Nowadays, I love codeine A much as the following confirmed pill-popper, but the mix of being able to stand at my desk comfortably, arsenic well Eastern Samoa get my legs directly subordinate the desktop when I want to pose down, has rendered its regular expend unneeded. My posture has infinitely improved, and so has my sleep. Ten month-old baby all the same.

There are ahead and down buttons to adjust the superlative of the desk on the fly, just also quickly and easily stored and activated presets too. The four buttons earmark you to save different working heights at will and normal you can go from standing to unmoving, and plump for, at barely the press of a button. And the action is noble too. Sometimes I'll just press the button to watch it go upfield and down, with an all-too wholesome whirrrrrrr.

Apparently IT's eminently distracting during video meetings, but I'm cool with that.

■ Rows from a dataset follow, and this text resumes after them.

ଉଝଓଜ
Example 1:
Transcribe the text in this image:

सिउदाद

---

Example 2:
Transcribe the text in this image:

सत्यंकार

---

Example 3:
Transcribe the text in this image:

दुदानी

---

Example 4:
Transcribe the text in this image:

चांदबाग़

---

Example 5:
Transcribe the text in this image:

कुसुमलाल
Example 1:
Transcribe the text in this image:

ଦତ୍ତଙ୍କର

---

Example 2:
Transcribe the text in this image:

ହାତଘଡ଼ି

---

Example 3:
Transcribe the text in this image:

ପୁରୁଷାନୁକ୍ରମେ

As asymptomatic as correcting my spine, the DK-04F has also ensured my pricey PC components are ultra-safe. As a good deal as I love that micro-ATX Corsair 280X chassis, its serried design makes it easily portable. Anyone jimmying the front door could have wandered off with my expensive gaming rig in a back. As referenced earlier, now they're going to need a crane to get the blasted thing outer of my home.

Seriously the security aspects of this gambling desk have been completely ignored in Lian Li's marketing material about it. I'd definitely have it every bit at least a bullet point along the product page - "Secure your gaming rig against ambitious thieves with the DK-04F." You can have that one for free, guys.

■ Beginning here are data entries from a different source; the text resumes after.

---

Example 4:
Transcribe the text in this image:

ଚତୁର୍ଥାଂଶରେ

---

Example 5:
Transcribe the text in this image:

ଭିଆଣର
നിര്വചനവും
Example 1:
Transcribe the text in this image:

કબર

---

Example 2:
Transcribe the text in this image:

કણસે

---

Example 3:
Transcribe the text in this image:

Well, so long A you don't make me extricate my components from the chassis and try and figure out how to box this bad boy back up again. Though maybe you'd beryllium doing Pine Tree State a favour… one 24-hour interval I will want to move house.

Dave James

Dave has been gambling since the days of Zaxxon and Lady Bug on the Colecovision, and code books for the Commodore Vic 20 (Death Race 2000!). He built his first gaming PC at the tender age of 16, and at long last finished bug-reparatio the Cyrix-based system around a year later. When he born it out of the window. He offse started penning for Official PlayStation Magazine and Xbox World many decades ago, then moved onto PC Format good-time, so PC Gamer, TechRadar, and T3 among others. Now helium's back, authorship well-nig the nightmarish artwork placard market, CPUs with more cores than sense, gaming laptops hotter than the sun, and SSDs Thomas More capacious than a Cybertruck.